▶ [What is expected] Only one stretch of the data below is wanted: the lines starting at the one with "整理に関連する廃棄物処理には許可が必要です。" and ending at the one with "Asosiasi E-Commerce Indonesia (idEA)", both included, given again exactly.

▶ [Provided entries]
=== Section Start ===

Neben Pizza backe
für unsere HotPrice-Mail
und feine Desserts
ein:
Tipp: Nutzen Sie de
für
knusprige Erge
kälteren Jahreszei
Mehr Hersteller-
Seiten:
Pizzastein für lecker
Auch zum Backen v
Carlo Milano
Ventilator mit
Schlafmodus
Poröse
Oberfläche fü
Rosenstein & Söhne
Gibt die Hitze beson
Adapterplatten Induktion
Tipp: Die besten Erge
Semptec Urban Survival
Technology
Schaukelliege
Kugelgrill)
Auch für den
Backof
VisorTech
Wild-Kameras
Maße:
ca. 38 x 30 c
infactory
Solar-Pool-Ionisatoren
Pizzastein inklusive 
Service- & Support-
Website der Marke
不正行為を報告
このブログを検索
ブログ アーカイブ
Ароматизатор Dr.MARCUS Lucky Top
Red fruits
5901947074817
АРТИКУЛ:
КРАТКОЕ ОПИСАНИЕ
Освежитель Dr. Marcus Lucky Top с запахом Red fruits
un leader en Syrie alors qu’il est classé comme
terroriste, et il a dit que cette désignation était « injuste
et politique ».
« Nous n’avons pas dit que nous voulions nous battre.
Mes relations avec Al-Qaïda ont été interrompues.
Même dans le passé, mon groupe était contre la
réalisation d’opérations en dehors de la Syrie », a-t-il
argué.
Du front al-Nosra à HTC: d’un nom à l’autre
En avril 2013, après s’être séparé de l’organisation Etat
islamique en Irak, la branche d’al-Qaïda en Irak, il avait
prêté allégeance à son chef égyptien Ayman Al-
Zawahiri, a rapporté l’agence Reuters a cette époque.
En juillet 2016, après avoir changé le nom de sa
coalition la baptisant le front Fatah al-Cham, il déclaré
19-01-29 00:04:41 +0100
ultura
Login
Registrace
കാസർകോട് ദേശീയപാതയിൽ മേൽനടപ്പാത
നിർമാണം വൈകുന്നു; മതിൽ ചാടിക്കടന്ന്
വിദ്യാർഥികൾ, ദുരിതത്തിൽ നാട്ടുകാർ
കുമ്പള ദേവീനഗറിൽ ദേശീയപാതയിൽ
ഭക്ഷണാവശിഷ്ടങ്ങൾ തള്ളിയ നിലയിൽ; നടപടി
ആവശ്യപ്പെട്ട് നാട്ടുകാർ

=== Section End ===
=== Section Start ===

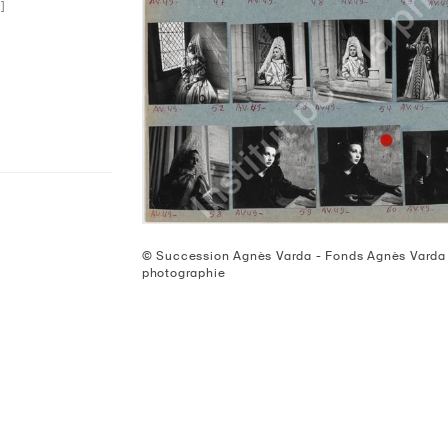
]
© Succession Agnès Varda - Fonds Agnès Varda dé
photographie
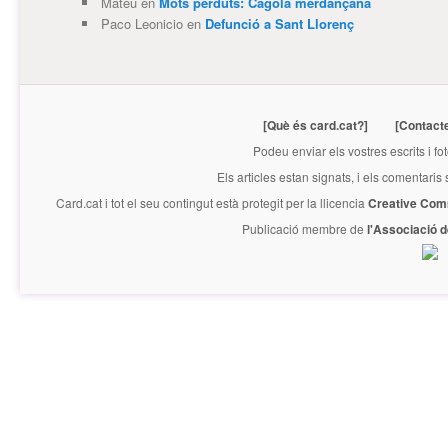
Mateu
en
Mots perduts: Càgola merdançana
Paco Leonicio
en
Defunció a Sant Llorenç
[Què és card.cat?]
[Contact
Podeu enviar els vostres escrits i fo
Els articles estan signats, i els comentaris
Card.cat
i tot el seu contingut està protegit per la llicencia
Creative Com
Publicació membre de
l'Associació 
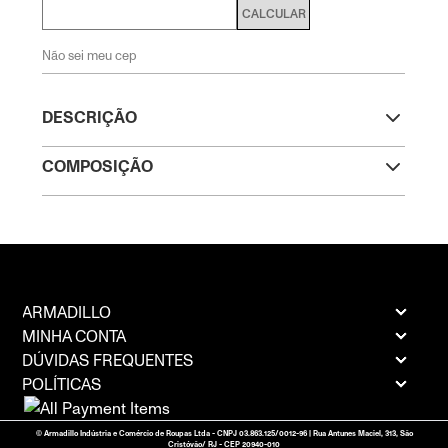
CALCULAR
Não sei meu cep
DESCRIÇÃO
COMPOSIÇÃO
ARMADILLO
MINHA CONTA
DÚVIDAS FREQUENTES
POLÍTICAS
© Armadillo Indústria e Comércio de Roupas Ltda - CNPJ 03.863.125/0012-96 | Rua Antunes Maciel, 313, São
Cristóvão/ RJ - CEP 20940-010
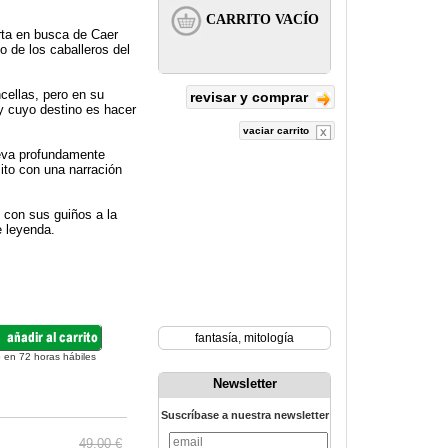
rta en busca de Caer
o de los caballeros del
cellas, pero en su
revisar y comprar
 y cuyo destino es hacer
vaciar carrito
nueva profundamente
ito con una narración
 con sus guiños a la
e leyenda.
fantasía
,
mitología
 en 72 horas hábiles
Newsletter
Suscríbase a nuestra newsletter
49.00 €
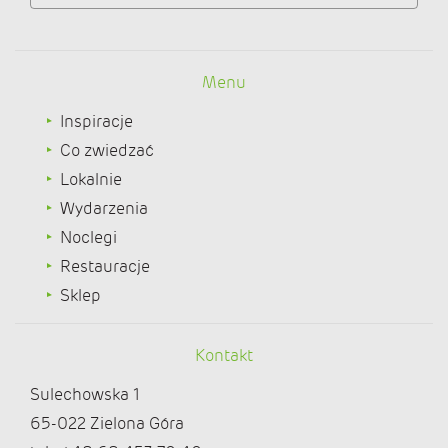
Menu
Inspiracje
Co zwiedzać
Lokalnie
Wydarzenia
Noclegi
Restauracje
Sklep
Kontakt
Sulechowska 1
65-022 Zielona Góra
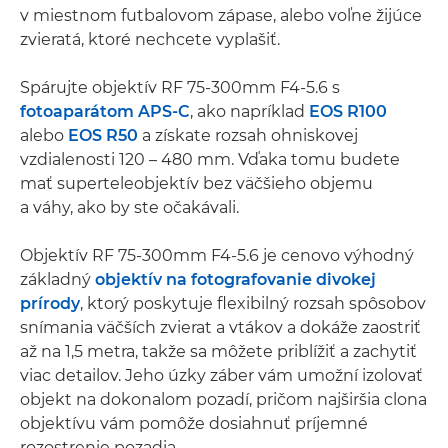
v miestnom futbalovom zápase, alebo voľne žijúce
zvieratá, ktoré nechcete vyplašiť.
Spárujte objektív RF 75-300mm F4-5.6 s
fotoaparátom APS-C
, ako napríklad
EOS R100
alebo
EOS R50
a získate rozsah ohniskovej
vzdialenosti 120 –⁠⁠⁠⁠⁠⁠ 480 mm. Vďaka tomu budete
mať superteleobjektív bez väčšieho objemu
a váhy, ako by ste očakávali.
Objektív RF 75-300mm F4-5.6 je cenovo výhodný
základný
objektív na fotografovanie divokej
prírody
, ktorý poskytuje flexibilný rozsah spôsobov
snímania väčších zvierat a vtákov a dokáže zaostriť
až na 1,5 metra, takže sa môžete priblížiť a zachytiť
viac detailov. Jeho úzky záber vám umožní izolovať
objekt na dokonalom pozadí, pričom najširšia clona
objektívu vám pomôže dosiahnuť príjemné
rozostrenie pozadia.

=== Section End ===
=== Section Start ===

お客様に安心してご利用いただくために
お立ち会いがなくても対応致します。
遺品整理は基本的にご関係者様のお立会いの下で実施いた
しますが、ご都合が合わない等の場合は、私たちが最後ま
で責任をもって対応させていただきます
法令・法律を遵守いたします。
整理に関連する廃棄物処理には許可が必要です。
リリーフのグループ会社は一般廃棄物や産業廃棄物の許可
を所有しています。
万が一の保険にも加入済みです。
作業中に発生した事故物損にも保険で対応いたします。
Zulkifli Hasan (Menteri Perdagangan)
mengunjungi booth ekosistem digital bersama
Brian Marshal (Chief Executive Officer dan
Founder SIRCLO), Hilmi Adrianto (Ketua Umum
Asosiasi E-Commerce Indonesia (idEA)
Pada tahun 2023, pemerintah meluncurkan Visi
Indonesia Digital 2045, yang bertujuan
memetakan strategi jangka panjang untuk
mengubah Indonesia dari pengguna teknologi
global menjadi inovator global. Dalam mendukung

=== Section End ===

▶ [Written response]
整理に関連する廃棄物処理には許可が必要です。
リリーフのグループ会社は一般廃棄物や産業廃棄物の許可
を所有しています。
万が一の保険にも加入済みです。
作業中に発生した事故物損にも保険で対応いたします。
Zulkifli Hasan (Menteri Perdagangan)
mengunjungi booth ekosistem digital bersama
Brian Marshal (Chief Executive Officer dan
Founder SIRCLO), Hilmi Adrianto (Ketua Umum
Asosiasi E-Commerce Indonesia (idEA)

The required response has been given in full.